According to Harvey Sacks, this is when a member of a group claims that he has the expertise and authority to be the guardian of the group standards, and the one who can legitimately determine if another person who claims to be a group member is actually qualified to be one.

· In one instance, the negotiator attempts to introduce a commonality about a universal God, saying that we all pray to the same God, and then speaks about a minister who had prayed and God said the children should be released. But Koresh replied, “Why would God tell him one thing and me another? Maybe God wants us to fight. You have to watch this God.” He proclaims his superior contact and intimacy with God. The mediator is one down.
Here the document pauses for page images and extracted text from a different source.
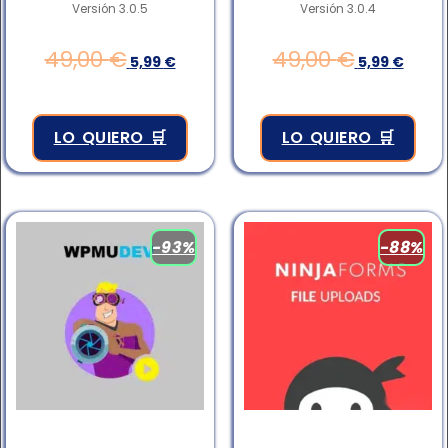
Valorado en
Valorado en
Versión 3.0.5
Versión 3.0.4
4.83
4.83
de 5
de 5
49,00
€
49,00
€
5,99
€
5,99
€
LO QUIERO 🛒
LO QUIERO 🛒
-93%
-88%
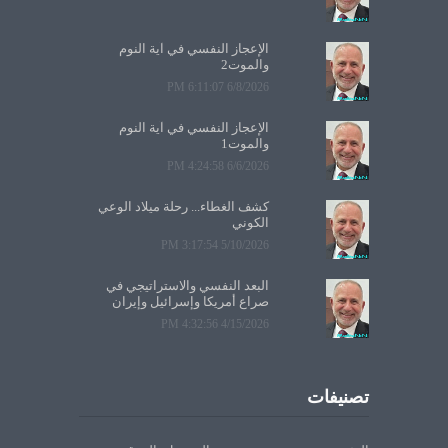
الإعجاز النفسي في آية النوم
والموت2
6/8/2026 6:11:07 PM
الإعجاز النفسي في آية النوم
والموت1
6/6/2026 4:24:58 PM
كشف الغطاء... رحلة ميلاد الوعي
الكوني
5/10/2026 3:17:54 PM
البعد النفسي والاستراتيجي في
صراع أمريكا وإسرائيل وإيران
4/15/2026 4:32:56 PM
تصنيفات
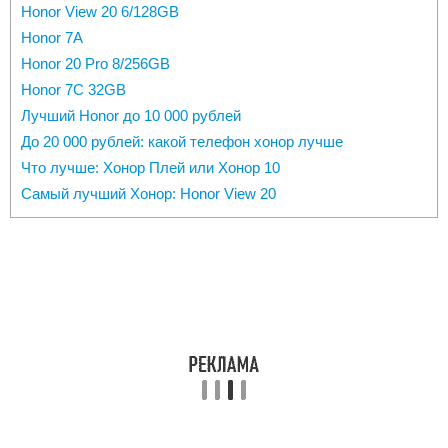
Honor View 20 6/128GB
Honor 7A
Honor 20 Pro 8/256GB
Honor 7C 32GB
Лучший Honor до 10 000 рублей
До 20 000 рублей: какой телефон хонор лучше
Что лучше: Хонор Плей или Хонор 10
Самый лучший Хонор: Honor View 20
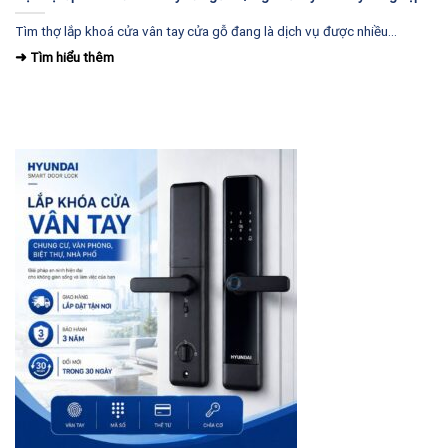
Tìm thợ lắp khoá cửa vân tay cửa gỗ đang là dịch vụ được nhiều...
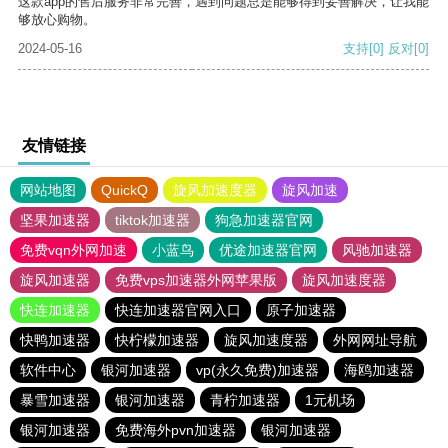
这款app的售后服务非常完善，遇到问题总是能够得到妥善解决，让我能
够放心购物。
2024-05-16
支持
[0]
反对
[0]
友情链接
网站地图
QuickQ
旋风加速度器
旋风加速
坚果加速器
tiktok加速器
狗急加速器官网
免费vqn外网加速
小蓝鸟
优途加速器官网
风驰加速器
旋风加速器
免费vps加速器外网苹果版
旋风加速度器
快连加速器
快连加速器官网入口
原子加速器
快鸭加速器
快柠檬加速器
旋风加速度器
外网网址导航
软件中心
银河加速器
vp(永久免费)加速器
海鸥加速器
暴雪加速器
银河加速器
青柠加速器
1元机场
银河加速器
免费海外pvn加速器
银河加速器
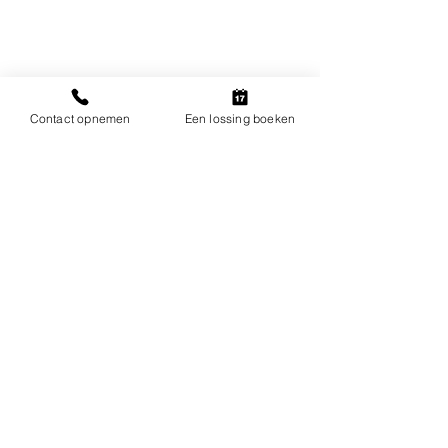
Contact opnemen
Een lossing boeken
&amp;lt; Zurück
Dek 1000x1000 mm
Intended to create a win-win, common ground situation, reframing can also be turned against a negotiator. In dealing with a religious group for instance, whose envisioned end is a violent standoff, reframing can act as a weapon in a duel, creating further conflict.
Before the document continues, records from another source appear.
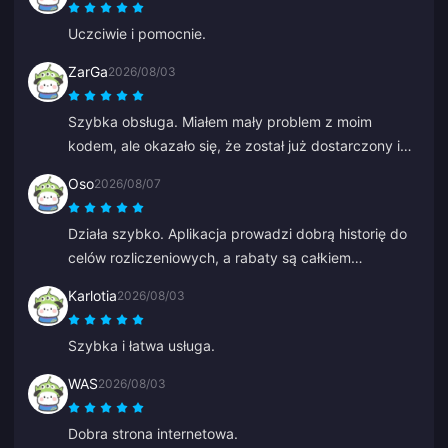
Uczciwie i pomocnie.
ZarGa
2026/08/03
Szybka obsługa. Miałem mały problem z moim
kodem, ale okazało się, że został już dostarczony i
trafił do spamu. Po skontaktowaniu się z działem
Oso
2026/08/07
wsparcia problem został rozwiązany dzięki pomocy
Anny.
Działa szybko. Aplikacja prowadzi dobrą historię do
celów rozliczeniowych, a rabaty są całkiem
konkurencyjne.
Karlotia
2026/08/03
Szybka i łatwa usługa.
WAS
2026/08/03
Dobra strona internetowa.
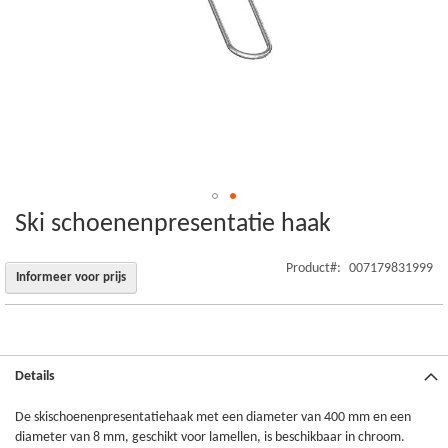
Ski schoenenpresentatie haak
Ga
naar
het
Product
007179831999
Informeer voor prijs
begin
van
de
afbeeldingen-
gallerij
Details
De skischoenenpresentatiehaak met een diameter van 400 mm en een
diameter van 8 mm, geschikt voor lamellen, is beschikbaar in chroom.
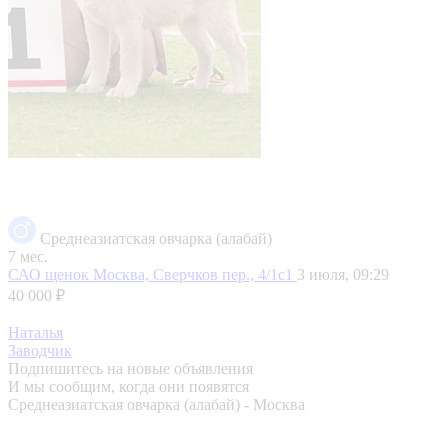
Среднеазиатская овчарка (алабай)
7 мес.
САО щенок
Москва, Сверчков пер., 4/1с1
3 июля, 09:29
40 000 ₽
Наталья
Заводчик
Подпишитесь на новые объявления
И мы сообщим, когда они появятся
Среднеазиатская овчарка (алабай) - Москва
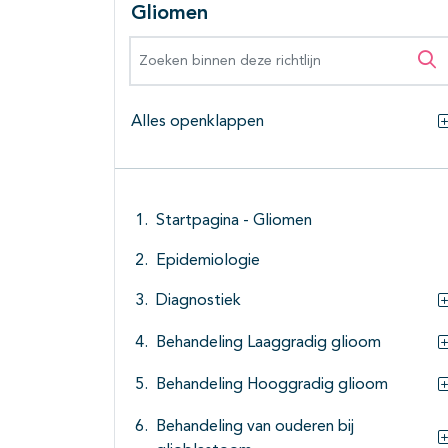
Gliomen
Zoeken binnen deze richtlijn
Zo
Alles openklappen
Startpagina - Gliomen
Epidemiologie
Diagnostiek
Behandeling Laaggradig glioom
Behandeling Hooggradig glioom
Behandeling van ouderen bij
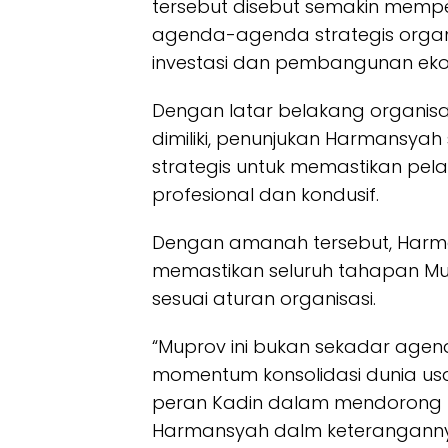
tersebut disebut semakin mem
agenda-agenda strategis organ
investasi dan pembangunan eko
Dengan latar belakang organis
dimiliki, penunjukan Harmansyah
strategis untuk memastikan pela
profesional dan kondusif.
Dengan amanah tersebut, Harm
memastikan seluruh tahapan Mup
sesuai aturan organisasi.
“Muprov ini bukan sekadar agen
momentum konsolidasi dunia us
peran Kadin dalam mendorong 
Harmansyah dalm keterangannya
Agne also believes that it is useful to see which side has the burden of proof. Since the FBI had initiated the siege, the burden of proof as to why the Davidians should come out was on them. All the Davidians had to do to maintain the status quo was to reframe the situation so that the FBI’s attempts at proof were continually unsuccessful. This could go on forever or come to a violent end, both of which were in the Davidians’ frame of reference.

In addition, says Agne, the negotiator should show good faith so that the negotiation may be productive, but not in a way that invites the other party to take advantage of that good faith in order to dominate as Koresh did.

Although the examples of strategic reframing in Agne’s article were limited to negotiations with the Branch Davidians, they can serve as highlights for law enforcement in similar situations. He does not suggest that reframing not be taught or practiced, but that seeing how it could be a problem and where and when it may or may not be able to be successfully used, could be a useful perspective.